I'm dealing with a query that deals with certain "tickets" and "events", but some of them are duplicates, that's why it runs a dedup command. But there seems to be something else happening.
The query is of the form:
index=main source=...
...
...
| fillnull value="[empty]"
| search tickets=***
| dedup tickets
| stats count by name, tickets
| stats sum(count) as numOfTickets by name
...
| fields name, tickets, count
Listing all the events, I'm able to see that the, basically, the main duplicate events are the ones that were null and were filled with "[empty]". But, for some reason, some of the events disappear with dedup.
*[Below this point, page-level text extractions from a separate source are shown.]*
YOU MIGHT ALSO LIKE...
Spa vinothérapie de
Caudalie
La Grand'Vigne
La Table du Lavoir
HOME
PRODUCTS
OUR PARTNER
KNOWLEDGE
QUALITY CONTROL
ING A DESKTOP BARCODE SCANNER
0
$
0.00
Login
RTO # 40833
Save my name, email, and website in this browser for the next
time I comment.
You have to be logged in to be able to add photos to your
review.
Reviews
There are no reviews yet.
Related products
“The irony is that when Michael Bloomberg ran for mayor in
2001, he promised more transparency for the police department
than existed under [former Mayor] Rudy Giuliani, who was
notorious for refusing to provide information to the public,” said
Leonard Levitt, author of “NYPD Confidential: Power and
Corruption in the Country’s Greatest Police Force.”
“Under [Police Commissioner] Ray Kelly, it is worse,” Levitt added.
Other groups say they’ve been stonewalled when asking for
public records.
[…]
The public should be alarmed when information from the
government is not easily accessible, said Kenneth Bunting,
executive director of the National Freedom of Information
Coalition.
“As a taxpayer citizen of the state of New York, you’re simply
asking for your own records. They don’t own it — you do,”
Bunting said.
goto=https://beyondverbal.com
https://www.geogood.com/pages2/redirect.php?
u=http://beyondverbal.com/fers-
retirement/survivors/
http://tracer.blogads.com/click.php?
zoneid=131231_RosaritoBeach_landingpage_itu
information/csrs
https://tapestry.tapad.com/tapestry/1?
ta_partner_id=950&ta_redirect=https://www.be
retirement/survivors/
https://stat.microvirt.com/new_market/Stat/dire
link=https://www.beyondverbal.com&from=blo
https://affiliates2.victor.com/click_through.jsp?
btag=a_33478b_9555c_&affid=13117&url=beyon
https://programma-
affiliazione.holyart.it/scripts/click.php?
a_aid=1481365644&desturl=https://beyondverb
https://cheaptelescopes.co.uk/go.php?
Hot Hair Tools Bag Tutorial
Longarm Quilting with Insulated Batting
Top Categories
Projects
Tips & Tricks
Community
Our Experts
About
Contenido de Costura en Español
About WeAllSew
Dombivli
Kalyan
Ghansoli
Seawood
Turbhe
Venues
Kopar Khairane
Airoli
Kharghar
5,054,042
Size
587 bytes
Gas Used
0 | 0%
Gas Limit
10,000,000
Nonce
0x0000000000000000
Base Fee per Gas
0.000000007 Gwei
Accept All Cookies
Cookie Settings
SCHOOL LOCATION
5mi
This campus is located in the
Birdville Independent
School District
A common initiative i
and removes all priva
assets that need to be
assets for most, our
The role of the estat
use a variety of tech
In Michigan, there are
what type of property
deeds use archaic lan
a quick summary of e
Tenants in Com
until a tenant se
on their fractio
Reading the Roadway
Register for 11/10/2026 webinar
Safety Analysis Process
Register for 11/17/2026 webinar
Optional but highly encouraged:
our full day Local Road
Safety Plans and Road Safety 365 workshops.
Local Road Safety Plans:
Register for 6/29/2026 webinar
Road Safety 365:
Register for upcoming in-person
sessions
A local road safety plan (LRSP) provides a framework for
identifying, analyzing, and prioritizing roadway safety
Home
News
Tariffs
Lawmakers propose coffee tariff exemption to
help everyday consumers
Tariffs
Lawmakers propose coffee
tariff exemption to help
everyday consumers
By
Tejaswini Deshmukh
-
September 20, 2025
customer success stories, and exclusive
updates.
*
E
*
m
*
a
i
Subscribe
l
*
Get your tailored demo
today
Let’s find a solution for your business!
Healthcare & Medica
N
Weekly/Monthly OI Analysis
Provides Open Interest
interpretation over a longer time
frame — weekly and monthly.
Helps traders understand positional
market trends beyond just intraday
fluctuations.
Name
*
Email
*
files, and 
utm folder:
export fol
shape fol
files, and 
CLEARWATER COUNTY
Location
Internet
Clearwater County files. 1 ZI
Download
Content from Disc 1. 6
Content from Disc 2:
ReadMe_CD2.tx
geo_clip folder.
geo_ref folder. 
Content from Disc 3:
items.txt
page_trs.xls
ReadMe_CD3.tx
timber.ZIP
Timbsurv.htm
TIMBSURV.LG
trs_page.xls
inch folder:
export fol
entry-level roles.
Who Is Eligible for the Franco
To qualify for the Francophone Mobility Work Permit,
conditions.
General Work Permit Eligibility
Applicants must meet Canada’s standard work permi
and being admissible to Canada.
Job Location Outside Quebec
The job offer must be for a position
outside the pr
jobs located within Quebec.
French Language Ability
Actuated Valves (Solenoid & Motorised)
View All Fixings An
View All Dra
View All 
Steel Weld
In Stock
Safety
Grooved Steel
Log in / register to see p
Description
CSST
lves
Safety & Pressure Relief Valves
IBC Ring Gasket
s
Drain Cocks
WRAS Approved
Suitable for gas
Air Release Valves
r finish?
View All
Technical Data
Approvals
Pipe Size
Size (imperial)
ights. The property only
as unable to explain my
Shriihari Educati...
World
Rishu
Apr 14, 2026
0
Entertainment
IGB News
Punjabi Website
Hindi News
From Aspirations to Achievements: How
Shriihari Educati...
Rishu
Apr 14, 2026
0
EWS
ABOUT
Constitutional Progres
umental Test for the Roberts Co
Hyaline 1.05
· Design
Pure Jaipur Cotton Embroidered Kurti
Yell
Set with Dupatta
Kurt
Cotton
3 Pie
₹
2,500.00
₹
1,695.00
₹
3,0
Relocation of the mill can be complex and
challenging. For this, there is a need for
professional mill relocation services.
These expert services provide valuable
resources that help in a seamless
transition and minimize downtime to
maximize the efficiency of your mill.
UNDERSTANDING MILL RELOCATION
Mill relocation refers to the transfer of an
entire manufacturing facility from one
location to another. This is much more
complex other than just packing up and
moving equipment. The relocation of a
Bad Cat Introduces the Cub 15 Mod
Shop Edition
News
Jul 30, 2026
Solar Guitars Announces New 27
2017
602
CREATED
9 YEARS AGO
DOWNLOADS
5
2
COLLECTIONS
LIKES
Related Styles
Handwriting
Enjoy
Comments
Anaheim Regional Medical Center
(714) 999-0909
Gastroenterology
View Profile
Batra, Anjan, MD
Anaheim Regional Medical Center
In theory, dedup should remove all duplicates and maintain one, representing all of its "copies". And that happens for some "names", but not for all. During the same query, I deal with events of the category "name1" and events of the category "name2". All of theirs instances are "[empty]", and running dedup removes all instances of "name1" and maintains one of "name2", when it should maintain one of both.
Why is that happening?
Each instance is of the form
" processTime | arrivalTime | name | tickets | count"
Hi @pedropiin ,
the stats command automatically dedups values, so you don't need to use the dedup command before the stats command.
Ciao.
Giuseppe
The dedup command keeps the first event it finds for each unique value of the field(s) specified in its arguments ("tickets" in this case). The values of other fields are ignored. Depending on the sequence of events, it's entirely possible for each ticket value to come first from name1 and be retained and other names will be discarded.
If you need to dedup on both tickets and name then use dedup tickets name in the query.